== Document extract ==
Begin
Appearance
Replication and Backup Metrics
This page documents Prometheus metrics related to data replication, backup, restore, load, and unload workflows in Yellowbrick. These operations are essential for durability, disaster recovery, and data movement across environments.
Purpose
These metrics allow you to track:
- Replication behavior: Duration, cycle counts, errors, retries, throughput per replica
- Operations: Backup, restore, load, and unload counts and durations
- Operational health: Success/failure breakdowns and replica state transitions
They are critical for monitoring long-running data operations, detecting replication lag or errors, validating backup freshness, and ensuring recovery readiness.
End
== Objective ==
What aspects of replication behavior does the page on Yellowbrick replication and backup metrics say these metrics can track?

== Items ==
Begin
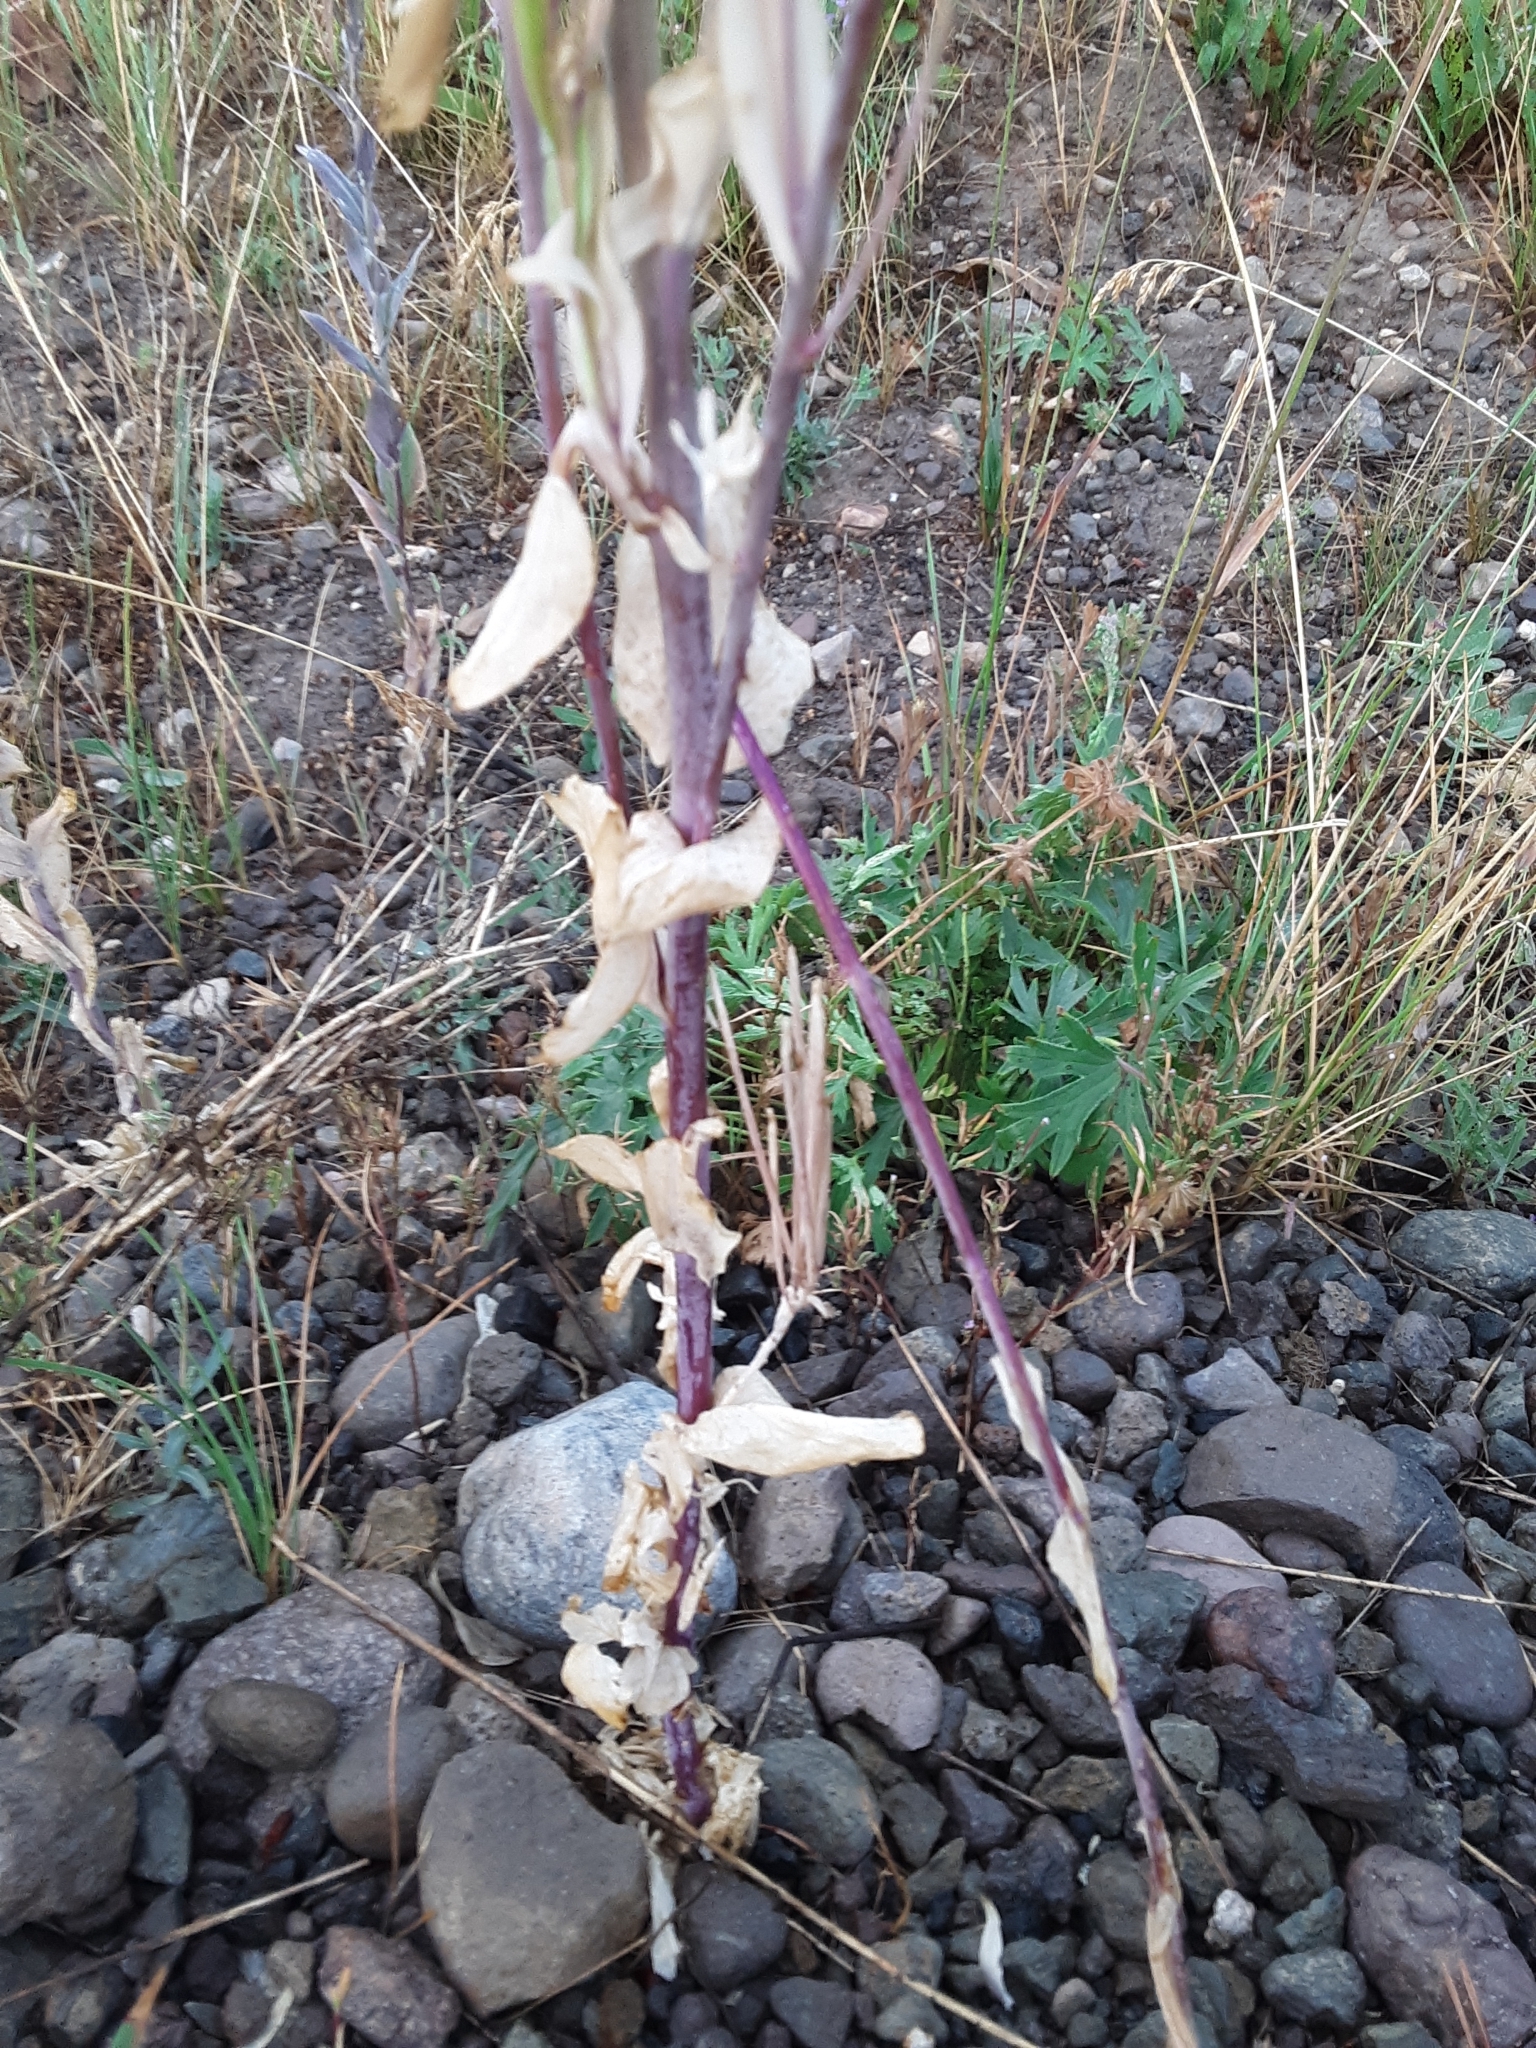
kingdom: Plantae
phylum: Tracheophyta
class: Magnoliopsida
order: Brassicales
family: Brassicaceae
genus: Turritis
End
Begin
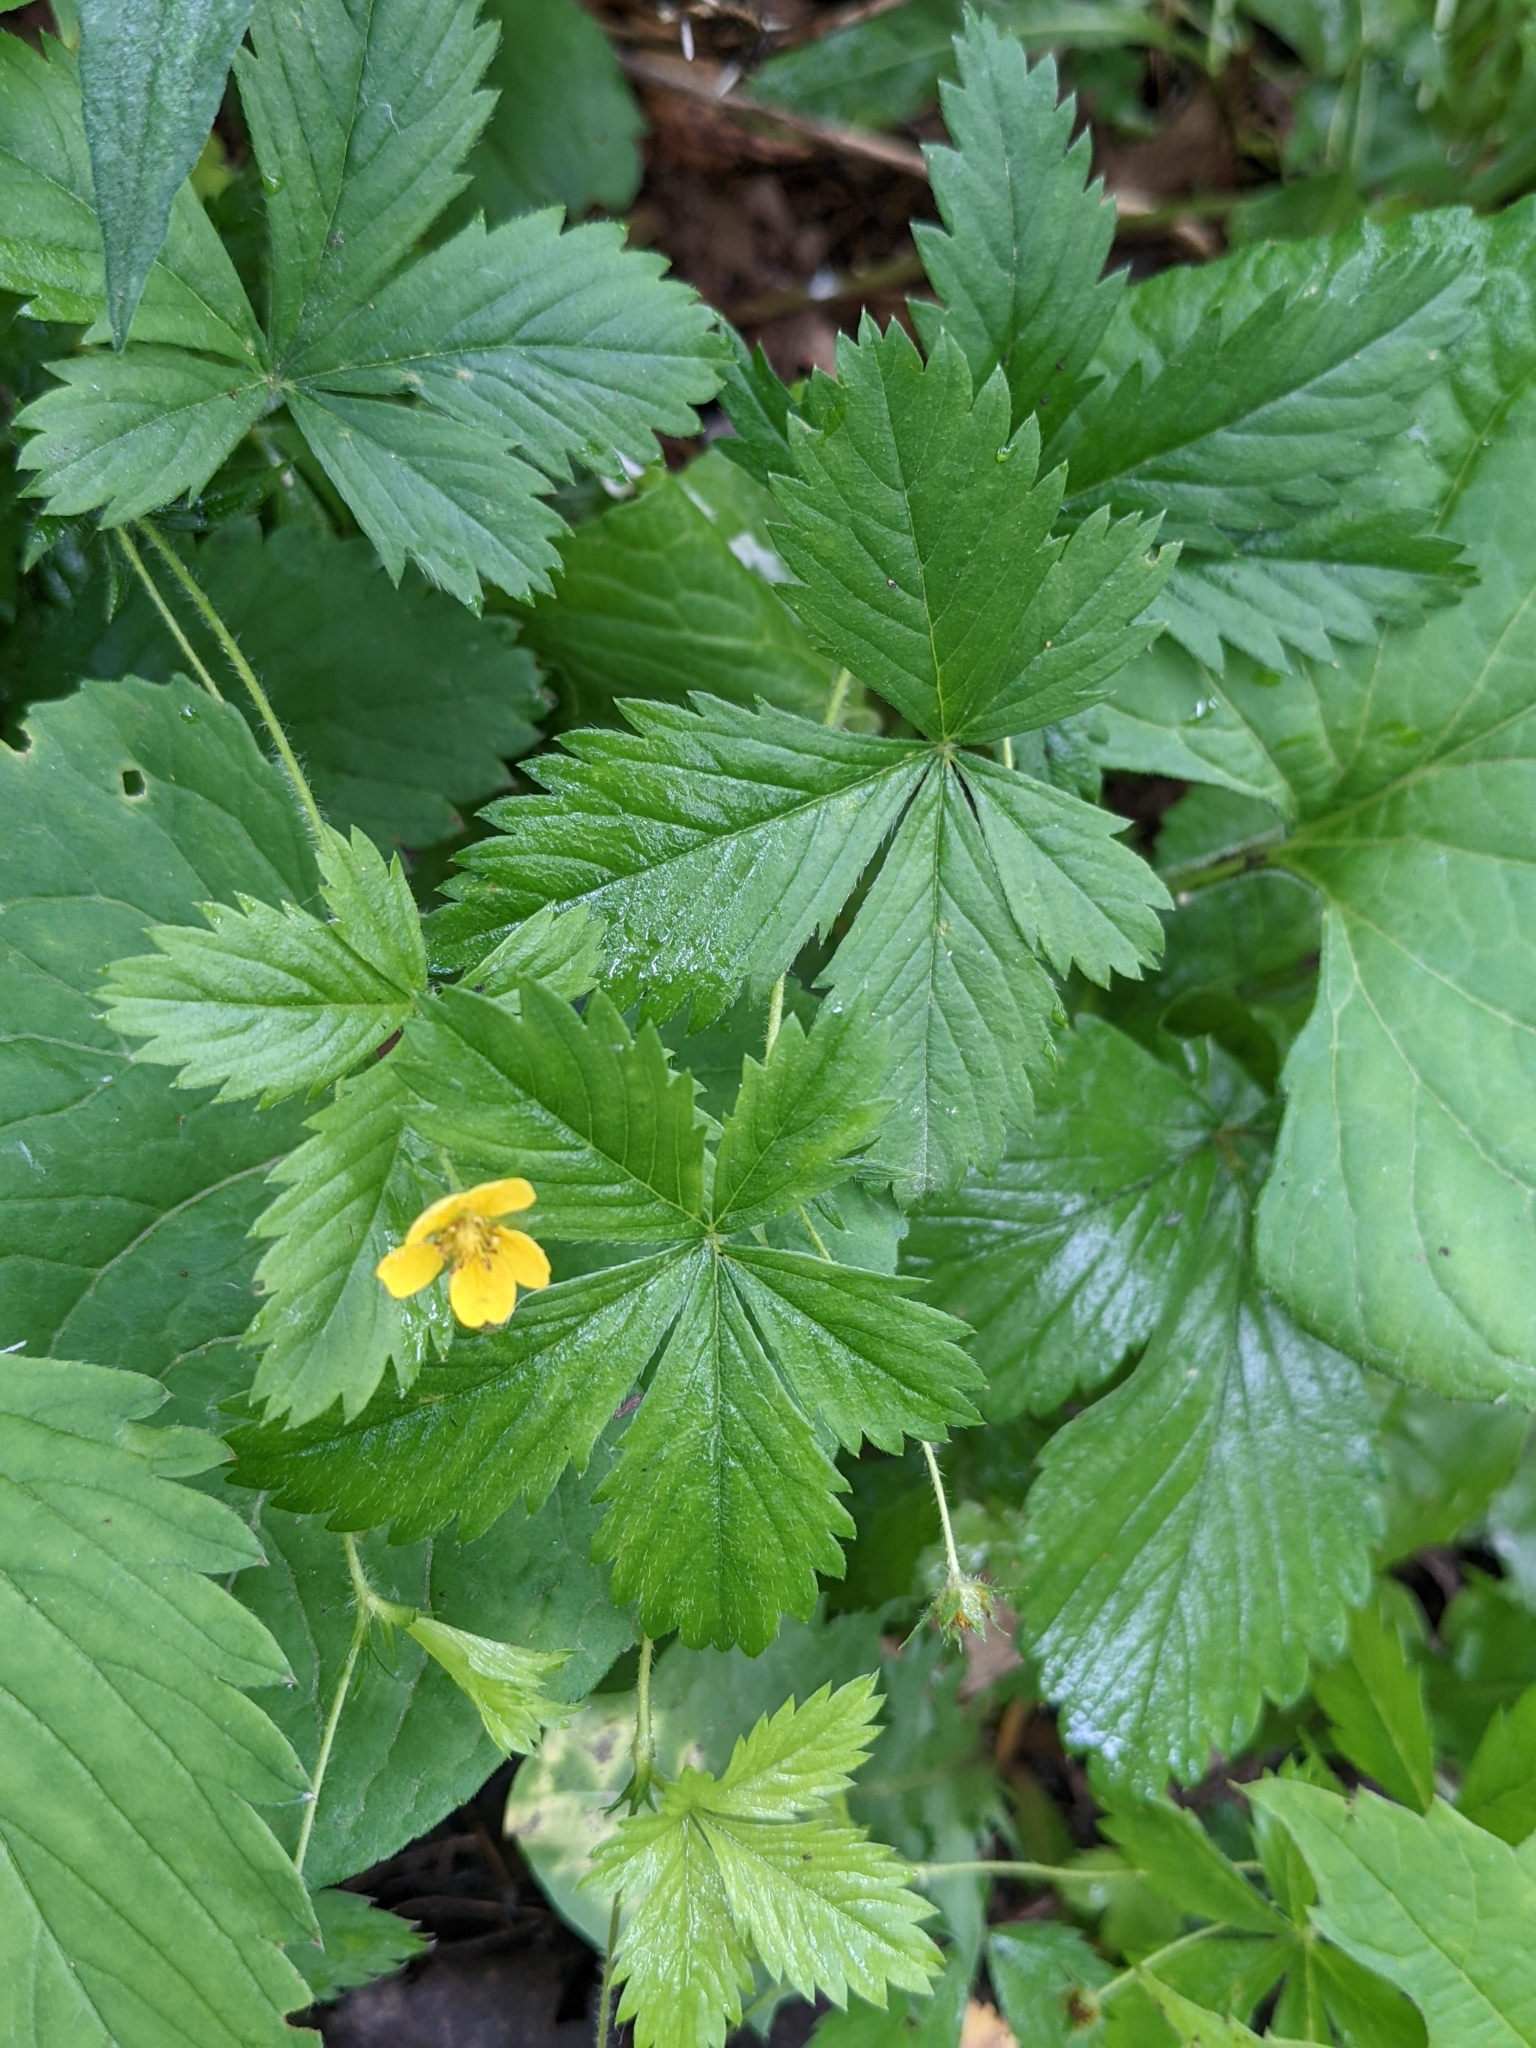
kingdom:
End
Begin
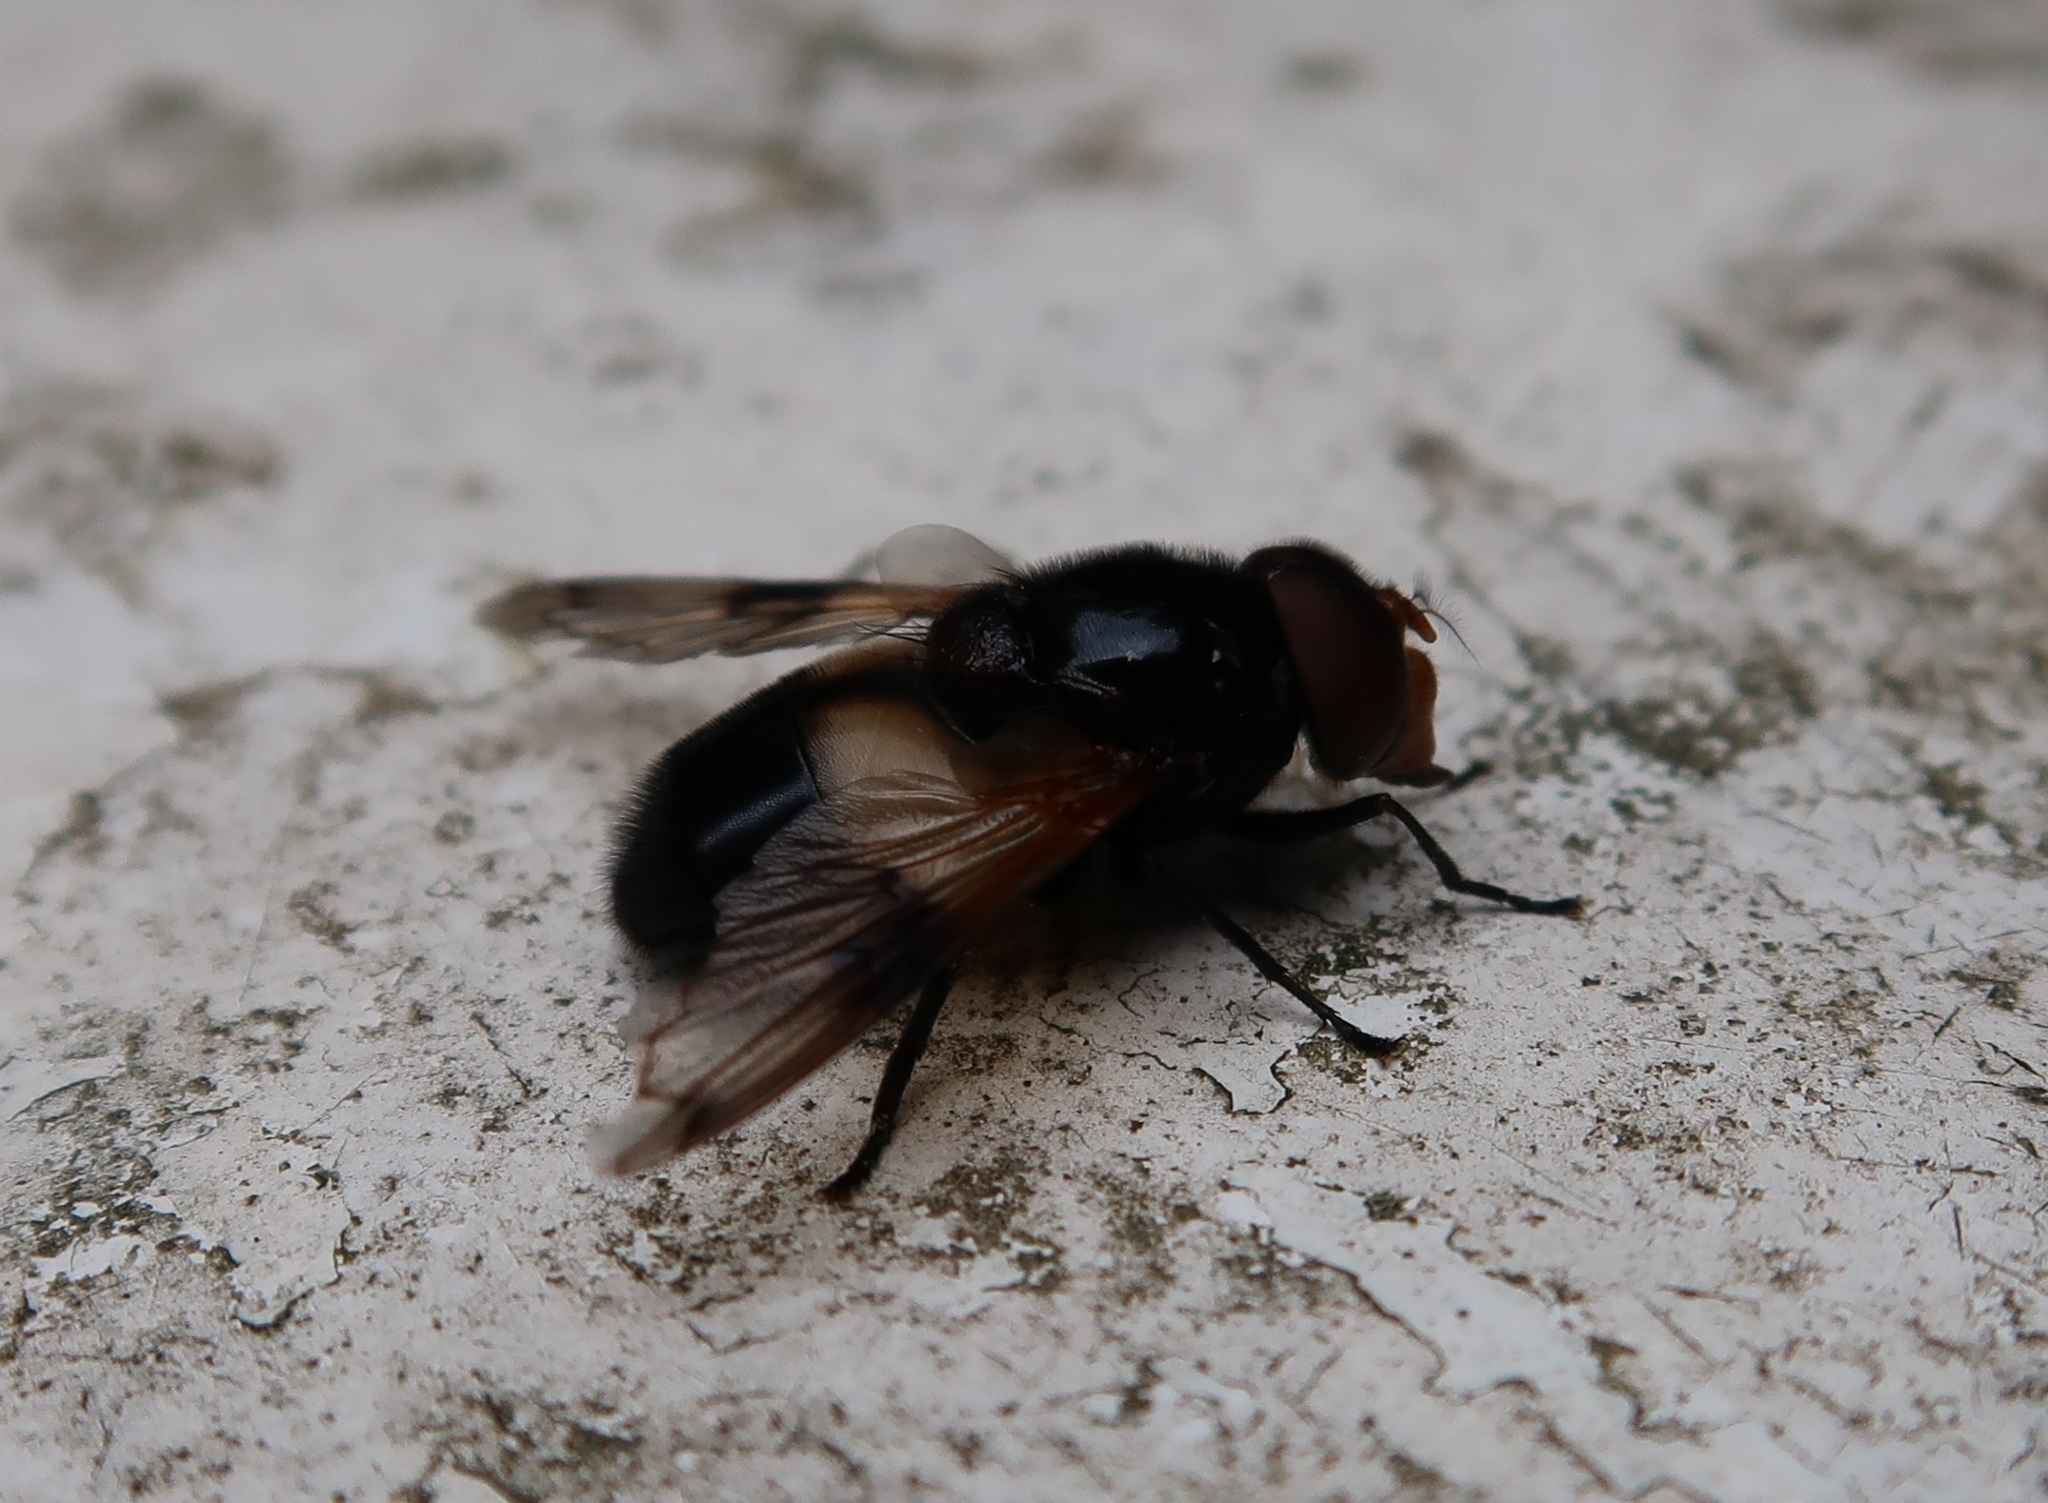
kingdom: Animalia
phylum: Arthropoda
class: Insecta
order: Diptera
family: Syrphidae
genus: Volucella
End
== The solution ==
Duration, cycle counts, errors, retries, and throughput per replica.